▸ **What you have to do**
Every line in the records below between the one holding "29.0 us: 1.76x" and the one holding "12.1 us: 1.77x", inclusive, is to be set down exactly; all other lines are to be left out.

(Items from a dataset)
Start of Block

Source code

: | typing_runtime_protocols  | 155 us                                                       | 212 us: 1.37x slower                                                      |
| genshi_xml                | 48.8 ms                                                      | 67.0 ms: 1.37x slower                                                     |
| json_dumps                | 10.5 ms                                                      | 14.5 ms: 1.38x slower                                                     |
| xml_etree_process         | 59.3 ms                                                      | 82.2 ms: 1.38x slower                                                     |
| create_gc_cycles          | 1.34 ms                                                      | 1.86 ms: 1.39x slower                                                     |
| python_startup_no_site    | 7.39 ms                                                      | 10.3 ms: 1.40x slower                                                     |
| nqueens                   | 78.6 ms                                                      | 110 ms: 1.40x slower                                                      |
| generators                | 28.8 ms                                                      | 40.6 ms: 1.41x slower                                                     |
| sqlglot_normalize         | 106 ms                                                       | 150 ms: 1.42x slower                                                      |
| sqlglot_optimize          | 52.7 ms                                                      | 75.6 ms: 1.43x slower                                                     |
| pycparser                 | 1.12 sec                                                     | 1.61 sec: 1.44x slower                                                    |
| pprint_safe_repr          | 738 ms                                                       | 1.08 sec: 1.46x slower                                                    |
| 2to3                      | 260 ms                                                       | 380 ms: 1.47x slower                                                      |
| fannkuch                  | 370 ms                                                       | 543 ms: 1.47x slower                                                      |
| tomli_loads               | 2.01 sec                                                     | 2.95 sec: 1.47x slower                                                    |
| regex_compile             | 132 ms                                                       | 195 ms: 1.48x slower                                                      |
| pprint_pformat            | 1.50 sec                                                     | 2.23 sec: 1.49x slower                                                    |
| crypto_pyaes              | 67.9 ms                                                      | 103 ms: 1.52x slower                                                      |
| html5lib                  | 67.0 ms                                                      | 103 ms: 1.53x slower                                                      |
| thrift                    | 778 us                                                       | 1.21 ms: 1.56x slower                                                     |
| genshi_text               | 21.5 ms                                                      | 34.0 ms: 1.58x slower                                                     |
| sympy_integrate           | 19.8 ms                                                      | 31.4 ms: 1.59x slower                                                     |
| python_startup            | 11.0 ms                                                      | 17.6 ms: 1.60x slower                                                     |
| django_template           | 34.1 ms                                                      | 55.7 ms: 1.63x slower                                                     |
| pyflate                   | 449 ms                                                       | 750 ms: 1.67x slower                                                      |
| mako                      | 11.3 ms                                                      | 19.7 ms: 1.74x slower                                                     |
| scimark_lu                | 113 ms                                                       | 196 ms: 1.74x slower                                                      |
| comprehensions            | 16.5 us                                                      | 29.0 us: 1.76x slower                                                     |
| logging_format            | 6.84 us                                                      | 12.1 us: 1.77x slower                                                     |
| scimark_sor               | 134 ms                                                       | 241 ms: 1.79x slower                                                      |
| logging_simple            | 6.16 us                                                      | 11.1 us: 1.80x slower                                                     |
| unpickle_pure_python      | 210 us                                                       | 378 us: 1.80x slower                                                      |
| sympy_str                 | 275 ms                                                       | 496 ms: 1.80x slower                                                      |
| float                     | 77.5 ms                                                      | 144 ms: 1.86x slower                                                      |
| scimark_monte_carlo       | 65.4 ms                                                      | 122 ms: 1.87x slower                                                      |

End of Block

▸ **Solution for this exercise**
| comprehensions            | 16.5 us                                                      | 29.0 us: 1.76x slower                                                     |
| logging_format            | 6.84 us                                                      | 12.1 us: 1.77x slower                                                     |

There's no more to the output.